When Sheri Cole found out that three students died by suicide in as many days this week, she felt for the families especially because she knows what they're going through.

"Candidly, it's a little bit like PTSD - post-traumatic stress disorder - because it's a child," Cole said. "It's our community. It's heartbreaking. I've been there. Many people have been there."

As September 1 marks the beginning of National Suicide Prevention Awareness Month, it begins during a week when two students from neighboring schools in Littleton took their own lives and another student from Arvada did the same.

"You want to put your arm around the parents, the siblings, the other family members, and friends," Cole said.

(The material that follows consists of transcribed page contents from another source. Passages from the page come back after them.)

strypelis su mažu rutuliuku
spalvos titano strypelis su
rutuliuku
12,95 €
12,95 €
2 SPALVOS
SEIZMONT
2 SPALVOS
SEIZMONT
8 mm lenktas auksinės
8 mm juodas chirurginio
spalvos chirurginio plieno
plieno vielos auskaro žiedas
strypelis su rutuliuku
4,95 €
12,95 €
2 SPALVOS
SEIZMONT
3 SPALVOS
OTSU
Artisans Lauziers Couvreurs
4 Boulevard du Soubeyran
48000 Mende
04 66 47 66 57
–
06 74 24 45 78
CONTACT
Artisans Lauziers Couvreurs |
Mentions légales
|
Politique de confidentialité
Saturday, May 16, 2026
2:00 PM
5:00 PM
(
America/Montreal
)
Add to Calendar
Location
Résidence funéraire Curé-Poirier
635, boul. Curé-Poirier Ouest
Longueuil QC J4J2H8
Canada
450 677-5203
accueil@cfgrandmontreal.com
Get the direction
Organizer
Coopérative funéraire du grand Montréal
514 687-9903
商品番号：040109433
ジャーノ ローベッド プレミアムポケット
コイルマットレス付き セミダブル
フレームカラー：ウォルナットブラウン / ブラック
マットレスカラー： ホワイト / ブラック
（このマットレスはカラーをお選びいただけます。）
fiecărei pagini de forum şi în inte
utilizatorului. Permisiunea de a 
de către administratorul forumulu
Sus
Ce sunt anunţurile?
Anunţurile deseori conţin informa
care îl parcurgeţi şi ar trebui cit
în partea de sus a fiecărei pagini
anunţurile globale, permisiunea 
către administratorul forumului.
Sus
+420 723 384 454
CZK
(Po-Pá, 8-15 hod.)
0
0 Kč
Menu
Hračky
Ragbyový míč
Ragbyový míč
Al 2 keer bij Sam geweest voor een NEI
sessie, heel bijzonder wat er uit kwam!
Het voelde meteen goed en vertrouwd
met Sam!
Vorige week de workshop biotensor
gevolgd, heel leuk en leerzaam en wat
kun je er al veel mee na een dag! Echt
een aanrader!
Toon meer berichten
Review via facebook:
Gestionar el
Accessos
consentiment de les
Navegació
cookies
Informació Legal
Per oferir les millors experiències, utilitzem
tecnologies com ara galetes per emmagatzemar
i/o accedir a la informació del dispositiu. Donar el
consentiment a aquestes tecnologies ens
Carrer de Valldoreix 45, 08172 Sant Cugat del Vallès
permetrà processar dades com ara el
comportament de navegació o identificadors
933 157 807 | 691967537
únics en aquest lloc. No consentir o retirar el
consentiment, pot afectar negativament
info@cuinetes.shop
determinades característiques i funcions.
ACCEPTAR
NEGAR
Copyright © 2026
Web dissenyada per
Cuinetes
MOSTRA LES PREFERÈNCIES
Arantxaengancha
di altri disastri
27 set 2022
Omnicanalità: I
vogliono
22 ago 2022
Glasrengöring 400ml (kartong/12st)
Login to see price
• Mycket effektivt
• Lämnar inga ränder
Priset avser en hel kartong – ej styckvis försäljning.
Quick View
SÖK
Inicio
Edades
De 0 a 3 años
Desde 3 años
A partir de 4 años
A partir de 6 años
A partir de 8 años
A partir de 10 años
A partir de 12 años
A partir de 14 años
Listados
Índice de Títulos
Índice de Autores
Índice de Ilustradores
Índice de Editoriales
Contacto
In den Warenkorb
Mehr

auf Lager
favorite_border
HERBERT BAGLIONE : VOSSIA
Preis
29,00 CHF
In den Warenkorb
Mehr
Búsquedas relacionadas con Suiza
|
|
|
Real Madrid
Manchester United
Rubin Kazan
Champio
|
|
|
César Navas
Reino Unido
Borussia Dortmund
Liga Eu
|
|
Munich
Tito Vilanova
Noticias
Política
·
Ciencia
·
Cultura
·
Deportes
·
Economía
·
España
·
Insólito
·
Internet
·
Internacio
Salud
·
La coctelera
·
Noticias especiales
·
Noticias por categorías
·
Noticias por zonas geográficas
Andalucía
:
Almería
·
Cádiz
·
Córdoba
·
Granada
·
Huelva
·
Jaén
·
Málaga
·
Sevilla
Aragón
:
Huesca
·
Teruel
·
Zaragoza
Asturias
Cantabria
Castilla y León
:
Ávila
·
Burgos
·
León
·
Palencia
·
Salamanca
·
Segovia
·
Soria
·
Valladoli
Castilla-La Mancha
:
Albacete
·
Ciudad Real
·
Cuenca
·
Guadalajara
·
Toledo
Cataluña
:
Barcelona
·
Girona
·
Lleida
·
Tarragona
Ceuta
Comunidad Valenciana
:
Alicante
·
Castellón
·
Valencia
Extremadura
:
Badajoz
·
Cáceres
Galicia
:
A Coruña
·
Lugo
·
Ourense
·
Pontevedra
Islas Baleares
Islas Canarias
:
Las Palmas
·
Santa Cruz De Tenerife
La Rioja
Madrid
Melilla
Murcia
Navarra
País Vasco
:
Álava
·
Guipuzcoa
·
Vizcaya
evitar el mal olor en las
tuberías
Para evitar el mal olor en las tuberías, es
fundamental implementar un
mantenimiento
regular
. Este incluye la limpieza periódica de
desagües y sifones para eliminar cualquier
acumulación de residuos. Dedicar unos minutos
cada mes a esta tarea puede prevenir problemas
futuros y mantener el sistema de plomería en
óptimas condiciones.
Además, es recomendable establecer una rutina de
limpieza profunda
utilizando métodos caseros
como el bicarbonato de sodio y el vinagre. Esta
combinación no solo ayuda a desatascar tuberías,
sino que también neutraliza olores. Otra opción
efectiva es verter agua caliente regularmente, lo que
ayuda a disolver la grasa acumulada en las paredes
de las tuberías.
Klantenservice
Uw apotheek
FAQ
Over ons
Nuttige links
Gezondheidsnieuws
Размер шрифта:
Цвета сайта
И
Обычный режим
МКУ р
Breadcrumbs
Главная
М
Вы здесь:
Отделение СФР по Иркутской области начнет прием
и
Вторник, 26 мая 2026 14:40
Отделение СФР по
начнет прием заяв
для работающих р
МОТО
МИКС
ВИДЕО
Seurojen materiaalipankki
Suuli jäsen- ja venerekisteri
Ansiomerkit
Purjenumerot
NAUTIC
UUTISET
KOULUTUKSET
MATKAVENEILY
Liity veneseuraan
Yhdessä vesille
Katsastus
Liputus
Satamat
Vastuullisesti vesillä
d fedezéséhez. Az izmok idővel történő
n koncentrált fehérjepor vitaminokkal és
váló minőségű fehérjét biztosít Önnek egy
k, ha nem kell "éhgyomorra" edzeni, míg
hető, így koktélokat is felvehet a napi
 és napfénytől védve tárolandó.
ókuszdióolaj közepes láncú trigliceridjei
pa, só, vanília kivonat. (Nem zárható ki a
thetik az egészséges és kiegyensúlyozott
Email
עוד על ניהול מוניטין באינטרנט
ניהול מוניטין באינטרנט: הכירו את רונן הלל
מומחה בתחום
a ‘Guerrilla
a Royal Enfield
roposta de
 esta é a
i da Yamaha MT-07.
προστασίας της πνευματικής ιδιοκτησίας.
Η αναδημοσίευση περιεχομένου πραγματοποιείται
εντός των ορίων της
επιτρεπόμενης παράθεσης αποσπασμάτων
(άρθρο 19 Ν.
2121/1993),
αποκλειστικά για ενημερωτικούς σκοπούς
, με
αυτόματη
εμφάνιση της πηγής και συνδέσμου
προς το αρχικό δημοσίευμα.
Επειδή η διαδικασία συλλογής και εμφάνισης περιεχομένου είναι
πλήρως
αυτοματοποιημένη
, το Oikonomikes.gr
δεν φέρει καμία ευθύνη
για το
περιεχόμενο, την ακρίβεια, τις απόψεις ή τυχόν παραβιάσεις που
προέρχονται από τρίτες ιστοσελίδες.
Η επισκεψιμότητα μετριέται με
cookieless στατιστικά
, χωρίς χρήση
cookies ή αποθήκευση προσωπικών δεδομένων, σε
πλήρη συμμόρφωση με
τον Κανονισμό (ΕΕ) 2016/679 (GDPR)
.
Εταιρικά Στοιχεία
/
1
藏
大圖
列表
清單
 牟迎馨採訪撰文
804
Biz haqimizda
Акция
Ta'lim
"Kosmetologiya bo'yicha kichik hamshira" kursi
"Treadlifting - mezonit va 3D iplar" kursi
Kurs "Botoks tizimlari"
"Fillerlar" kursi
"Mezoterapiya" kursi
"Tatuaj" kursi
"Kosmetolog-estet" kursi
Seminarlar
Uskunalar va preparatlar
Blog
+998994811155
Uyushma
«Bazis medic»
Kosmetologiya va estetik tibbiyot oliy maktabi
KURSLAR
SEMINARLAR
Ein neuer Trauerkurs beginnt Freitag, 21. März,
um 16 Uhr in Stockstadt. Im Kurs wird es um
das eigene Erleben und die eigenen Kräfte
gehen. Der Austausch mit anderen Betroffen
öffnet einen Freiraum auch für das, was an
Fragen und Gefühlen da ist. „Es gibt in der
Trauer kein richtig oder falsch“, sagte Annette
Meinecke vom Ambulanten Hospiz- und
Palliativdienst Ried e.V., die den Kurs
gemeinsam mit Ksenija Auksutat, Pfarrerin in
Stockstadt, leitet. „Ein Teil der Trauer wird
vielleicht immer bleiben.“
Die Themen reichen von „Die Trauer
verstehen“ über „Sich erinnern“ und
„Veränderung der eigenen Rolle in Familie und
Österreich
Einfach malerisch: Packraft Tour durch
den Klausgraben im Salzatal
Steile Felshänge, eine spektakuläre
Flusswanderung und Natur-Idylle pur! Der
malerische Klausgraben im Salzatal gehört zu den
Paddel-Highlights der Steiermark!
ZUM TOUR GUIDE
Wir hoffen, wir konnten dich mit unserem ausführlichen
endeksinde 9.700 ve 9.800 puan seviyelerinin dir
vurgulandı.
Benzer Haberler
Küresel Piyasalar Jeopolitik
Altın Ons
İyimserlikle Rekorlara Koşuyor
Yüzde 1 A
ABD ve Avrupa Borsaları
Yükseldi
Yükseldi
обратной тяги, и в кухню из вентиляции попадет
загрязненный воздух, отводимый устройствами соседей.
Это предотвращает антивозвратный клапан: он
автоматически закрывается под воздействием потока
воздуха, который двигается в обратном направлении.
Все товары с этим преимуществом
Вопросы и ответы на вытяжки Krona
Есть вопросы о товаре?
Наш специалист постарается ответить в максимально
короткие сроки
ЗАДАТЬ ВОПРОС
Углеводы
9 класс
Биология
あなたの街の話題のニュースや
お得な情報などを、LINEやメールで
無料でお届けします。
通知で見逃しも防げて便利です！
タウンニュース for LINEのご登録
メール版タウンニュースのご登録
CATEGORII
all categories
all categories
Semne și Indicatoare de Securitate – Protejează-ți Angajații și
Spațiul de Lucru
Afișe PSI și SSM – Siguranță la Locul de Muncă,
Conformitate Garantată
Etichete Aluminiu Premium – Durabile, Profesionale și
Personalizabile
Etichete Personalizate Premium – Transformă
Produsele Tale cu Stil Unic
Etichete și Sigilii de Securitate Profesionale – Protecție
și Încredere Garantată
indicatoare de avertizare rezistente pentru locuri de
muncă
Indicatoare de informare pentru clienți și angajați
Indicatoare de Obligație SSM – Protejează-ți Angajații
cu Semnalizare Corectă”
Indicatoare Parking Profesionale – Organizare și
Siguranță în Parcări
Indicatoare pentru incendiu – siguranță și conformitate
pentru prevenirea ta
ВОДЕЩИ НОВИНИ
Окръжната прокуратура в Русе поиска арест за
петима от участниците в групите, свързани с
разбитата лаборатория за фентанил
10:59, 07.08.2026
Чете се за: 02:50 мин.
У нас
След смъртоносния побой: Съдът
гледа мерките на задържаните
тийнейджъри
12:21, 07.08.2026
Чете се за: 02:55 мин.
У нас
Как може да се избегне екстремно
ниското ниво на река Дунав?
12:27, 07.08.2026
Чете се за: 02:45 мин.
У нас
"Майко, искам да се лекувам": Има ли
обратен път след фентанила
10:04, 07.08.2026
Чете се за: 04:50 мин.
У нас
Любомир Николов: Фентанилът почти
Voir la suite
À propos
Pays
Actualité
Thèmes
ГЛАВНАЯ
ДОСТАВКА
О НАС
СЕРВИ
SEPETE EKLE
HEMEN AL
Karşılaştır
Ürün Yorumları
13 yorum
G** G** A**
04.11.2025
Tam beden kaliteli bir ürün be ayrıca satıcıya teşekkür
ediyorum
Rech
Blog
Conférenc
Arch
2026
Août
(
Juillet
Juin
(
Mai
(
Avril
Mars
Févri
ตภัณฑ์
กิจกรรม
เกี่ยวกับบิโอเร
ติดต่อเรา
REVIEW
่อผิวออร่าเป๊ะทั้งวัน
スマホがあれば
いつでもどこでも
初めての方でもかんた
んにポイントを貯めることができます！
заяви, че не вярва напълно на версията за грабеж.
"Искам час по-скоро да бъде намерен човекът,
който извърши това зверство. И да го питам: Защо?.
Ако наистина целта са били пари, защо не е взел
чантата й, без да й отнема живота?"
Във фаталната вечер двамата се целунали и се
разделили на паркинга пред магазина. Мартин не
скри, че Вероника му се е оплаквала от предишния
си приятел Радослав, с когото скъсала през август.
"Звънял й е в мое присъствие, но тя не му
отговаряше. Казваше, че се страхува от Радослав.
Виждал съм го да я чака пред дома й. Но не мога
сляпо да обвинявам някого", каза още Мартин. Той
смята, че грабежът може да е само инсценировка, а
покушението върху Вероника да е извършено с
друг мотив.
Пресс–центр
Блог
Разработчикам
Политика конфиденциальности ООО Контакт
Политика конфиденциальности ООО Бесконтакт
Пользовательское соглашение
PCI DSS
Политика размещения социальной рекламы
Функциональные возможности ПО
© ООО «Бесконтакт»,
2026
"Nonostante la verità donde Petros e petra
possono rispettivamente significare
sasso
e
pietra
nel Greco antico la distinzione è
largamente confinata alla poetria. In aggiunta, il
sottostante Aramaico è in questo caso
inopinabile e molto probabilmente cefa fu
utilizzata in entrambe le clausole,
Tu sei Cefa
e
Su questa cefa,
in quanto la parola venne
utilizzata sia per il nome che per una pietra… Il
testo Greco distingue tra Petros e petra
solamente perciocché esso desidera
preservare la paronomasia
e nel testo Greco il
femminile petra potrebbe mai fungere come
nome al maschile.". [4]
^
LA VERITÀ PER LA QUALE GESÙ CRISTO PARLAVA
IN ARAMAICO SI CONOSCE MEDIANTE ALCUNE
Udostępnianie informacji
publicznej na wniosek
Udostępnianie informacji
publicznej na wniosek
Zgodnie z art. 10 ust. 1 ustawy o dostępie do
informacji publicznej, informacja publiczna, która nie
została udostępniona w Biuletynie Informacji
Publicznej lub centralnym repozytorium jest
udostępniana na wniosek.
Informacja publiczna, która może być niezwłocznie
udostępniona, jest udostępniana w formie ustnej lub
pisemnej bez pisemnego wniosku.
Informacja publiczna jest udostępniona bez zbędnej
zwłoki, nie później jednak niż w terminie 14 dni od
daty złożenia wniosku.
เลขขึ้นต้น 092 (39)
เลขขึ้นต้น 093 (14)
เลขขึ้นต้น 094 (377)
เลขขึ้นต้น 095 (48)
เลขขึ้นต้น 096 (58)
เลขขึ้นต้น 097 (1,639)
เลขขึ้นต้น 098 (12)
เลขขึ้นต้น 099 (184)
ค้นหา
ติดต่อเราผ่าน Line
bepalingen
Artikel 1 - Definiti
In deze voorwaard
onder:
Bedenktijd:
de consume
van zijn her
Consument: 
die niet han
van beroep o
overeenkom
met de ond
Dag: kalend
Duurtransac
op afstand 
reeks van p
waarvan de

Eight years ago, she lost her own son David to suicide just two weeks before his seventeenth birthday.

"We didn't see it coming," Cole said. "He was charming, bright, funny, witty, but he was also a teenager. They all have their moments."

Right after his death, Cole said she felt guilty and paralyzed living life one minute at a time.

"It's something that you never get over," she said.

But, she says it does get better, especially after she sought out help through a suicide survivor support group.

"I remember talking to other parents who have been in similar shoes and probably found that to be one of the most helpful things," she said.

Now, Cole works to help others deal with suicide. She works for the American Foundation for Suicide Prevention.

"For me, it was a great way to channel grief and do something very productive with it," Cole said.

She is currently working on putting together the Denver Metro Out of the Darkness Community Walk taking place on September 23 at Coors Field. If you want to find out more, click here.

"It's hard not to feel sometimes a little defeated, but at the same time I feel like we have a long way to go, a lot of opportunity and I look at how far I've come," Cole said.